### WHAT NEEDS TO BE DONE:
Set down exactly the lines below between the line holding "37: (94, 330)" and the line holding "47: (569, 275)", inclusive; no other line belongs in the answer.

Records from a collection
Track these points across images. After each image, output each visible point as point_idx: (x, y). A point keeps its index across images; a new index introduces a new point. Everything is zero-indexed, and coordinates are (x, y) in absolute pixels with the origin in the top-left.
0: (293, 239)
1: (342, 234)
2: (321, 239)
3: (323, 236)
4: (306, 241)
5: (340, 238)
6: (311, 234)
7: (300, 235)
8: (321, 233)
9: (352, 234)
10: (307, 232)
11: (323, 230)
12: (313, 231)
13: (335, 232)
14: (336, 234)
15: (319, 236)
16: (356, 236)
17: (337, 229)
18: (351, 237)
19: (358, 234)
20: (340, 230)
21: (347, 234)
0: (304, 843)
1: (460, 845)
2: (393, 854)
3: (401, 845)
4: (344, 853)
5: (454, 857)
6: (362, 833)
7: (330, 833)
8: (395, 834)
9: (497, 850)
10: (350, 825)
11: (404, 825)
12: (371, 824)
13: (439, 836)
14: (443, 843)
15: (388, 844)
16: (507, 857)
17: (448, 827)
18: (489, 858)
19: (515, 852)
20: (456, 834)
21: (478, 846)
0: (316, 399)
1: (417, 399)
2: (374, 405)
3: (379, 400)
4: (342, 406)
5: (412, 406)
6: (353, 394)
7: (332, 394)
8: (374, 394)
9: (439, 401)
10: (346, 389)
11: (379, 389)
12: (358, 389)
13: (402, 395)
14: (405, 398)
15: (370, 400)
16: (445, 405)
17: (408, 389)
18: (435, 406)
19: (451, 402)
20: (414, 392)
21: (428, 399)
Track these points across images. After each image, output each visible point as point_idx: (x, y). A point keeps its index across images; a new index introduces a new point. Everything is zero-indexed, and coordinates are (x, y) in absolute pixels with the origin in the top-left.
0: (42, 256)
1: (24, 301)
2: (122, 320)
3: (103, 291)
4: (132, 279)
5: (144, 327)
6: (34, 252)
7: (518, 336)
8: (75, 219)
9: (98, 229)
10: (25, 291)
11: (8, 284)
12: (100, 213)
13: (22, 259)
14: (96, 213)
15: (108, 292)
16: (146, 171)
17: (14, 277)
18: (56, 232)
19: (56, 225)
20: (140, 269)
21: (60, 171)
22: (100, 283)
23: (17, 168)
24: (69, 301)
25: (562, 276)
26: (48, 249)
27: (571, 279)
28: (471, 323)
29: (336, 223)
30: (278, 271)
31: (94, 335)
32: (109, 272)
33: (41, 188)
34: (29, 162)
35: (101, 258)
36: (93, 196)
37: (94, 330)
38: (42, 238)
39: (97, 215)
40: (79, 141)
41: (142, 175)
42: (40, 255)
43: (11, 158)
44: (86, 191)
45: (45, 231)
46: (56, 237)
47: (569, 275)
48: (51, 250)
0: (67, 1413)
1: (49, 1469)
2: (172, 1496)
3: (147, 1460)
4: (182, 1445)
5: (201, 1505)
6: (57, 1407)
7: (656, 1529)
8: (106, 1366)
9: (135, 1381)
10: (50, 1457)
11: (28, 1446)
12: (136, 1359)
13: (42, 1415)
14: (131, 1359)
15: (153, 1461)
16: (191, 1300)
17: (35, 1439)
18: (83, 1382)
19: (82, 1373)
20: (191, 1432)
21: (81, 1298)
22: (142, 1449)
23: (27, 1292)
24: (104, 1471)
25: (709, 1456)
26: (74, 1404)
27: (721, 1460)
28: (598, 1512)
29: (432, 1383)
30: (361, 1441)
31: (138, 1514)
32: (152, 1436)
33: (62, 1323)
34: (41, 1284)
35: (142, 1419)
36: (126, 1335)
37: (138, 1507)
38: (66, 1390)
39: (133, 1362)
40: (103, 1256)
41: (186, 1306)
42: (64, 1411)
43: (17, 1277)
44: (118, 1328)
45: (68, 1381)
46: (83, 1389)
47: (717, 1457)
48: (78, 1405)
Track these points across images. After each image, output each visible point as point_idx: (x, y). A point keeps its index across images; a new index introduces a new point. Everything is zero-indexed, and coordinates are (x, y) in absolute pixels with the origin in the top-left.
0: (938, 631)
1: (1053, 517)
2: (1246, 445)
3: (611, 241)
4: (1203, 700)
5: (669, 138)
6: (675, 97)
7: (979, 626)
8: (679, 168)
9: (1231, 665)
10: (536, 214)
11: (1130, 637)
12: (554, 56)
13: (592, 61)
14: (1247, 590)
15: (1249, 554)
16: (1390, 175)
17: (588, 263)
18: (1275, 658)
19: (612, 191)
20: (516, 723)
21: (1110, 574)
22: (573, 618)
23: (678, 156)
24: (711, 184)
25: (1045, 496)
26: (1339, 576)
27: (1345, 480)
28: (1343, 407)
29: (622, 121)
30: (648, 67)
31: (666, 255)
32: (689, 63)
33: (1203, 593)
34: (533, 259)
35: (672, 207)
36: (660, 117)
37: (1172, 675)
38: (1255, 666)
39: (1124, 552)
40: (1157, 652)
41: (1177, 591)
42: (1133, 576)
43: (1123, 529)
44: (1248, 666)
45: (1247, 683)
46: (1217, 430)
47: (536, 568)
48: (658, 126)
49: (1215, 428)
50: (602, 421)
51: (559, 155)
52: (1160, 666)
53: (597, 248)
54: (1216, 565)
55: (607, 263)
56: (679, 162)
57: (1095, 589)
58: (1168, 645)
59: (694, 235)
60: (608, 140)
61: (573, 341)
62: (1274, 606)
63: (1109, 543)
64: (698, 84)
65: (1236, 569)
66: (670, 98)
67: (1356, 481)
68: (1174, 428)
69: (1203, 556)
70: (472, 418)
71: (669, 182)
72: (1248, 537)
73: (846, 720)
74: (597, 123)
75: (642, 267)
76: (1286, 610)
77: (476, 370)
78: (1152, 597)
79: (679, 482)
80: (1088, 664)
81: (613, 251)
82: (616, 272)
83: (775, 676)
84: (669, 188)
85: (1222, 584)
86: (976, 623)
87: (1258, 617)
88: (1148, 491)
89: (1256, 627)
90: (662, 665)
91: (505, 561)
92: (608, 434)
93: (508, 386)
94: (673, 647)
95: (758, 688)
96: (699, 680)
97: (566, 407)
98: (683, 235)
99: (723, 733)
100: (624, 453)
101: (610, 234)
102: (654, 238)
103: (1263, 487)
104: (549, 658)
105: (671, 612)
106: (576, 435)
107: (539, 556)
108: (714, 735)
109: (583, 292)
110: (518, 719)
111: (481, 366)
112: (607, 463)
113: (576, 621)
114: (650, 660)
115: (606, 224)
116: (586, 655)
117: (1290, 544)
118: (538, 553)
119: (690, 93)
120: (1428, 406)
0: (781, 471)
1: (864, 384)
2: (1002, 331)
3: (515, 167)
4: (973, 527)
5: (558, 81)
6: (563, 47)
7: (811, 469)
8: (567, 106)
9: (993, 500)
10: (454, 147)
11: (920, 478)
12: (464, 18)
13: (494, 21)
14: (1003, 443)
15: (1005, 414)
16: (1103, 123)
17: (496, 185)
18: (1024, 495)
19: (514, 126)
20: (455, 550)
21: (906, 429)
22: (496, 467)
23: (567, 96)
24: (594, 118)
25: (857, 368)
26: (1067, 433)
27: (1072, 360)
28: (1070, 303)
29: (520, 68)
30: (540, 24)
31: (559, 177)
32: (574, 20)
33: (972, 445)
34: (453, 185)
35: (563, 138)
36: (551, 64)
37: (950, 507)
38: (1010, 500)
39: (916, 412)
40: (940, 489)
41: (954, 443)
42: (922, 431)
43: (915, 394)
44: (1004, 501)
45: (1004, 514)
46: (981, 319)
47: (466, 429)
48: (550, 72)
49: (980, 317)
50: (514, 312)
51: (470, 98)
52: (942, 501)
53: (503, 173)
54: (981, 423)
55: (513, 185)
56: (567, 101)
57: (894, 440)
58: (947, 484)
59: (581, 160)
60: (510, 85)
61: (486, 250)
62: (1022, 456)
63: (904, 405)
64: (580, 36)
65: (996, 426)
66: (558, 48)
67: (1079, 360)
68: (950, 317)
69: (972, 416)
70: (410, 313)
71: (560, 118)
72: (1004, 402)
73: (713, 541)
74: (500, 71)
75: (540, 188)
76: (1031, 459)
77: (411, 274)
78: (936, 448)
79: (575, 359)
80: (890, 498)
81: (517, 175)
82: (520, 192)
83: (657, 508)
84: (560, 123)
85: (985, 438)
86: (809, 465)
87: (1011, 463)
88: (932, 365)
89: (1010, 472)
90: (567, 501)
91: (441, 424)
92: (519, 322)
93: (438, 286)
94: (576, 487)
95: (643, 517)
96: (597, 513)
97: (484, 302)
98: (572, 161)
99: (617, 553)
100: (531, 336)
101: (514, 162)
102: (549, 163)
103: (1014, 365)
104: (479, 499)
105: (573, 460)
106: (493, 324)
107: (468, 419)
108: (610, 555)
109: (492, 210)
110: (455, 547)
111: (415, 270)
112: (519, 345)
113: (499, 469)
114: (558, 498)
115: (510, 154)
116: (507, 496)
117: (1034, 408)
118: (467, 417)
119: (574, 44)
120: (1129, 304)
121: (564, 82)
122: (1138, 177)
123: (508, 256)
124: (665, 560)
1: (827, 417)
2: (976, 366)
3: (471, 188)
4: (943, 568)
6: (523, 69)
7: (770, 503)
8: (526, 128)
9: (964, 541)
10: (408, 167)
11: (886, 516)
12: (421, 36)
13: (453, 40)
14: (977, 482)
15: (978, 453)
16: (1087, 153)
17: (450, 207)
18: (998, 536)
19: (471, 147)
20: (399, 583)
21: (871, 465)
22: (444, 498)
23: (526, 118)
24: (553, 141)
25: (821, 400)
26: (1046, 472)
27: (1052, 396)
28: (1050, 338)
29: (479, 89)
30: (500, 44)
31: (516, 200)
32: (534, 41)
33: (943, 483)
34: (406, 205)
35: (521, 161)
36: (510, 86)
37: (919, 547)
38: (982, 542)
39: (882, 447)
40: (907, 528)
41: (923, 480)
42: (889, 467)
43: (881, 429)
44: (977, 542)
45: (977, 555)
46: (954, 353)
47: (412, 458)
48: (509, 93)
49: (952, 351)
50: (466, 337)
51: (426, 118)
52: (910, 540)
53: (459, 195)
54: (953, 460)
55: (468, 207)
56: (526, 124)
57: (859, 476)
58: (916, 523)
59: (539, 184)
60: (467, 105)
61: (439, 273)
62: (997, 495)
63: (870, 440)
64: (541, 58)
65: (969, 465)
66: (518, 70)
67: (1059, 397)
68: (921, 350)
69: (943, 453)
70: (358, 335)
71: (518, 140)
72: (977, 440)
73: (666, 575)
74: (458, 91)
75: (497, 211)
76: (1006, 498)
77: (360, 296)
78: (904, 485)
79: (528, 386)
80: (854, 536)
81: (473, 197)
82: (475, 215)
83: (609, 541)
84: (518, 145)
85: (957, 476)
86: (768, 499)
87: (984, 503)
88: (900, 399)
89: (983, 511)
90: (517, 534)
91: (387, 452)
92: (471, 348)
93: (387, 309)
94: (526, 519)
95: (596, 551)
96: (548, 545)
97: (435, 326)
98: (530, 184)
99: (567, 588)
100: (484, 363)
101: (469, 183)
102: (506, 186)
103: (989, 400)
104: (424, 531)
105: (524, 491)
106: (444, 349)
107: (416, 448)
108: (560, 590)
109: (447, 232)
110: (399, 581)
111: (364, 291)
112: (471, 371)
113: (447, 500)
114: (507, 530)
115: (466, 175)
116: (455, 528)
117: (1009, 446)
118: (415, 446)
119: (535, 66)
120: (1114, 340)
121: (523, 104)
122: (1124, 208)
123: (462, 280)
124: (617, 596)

### EXERCISE OUTPUT:
37: (94, 330)
38: (42, 238)
39: (97, 215)
40: (79, 141)
41: (142, 175)
42: (40, 255)
43: (11, 158)
44: (86, 191)
45: (45, 231)
46: (56, 237)
47: (569, 275)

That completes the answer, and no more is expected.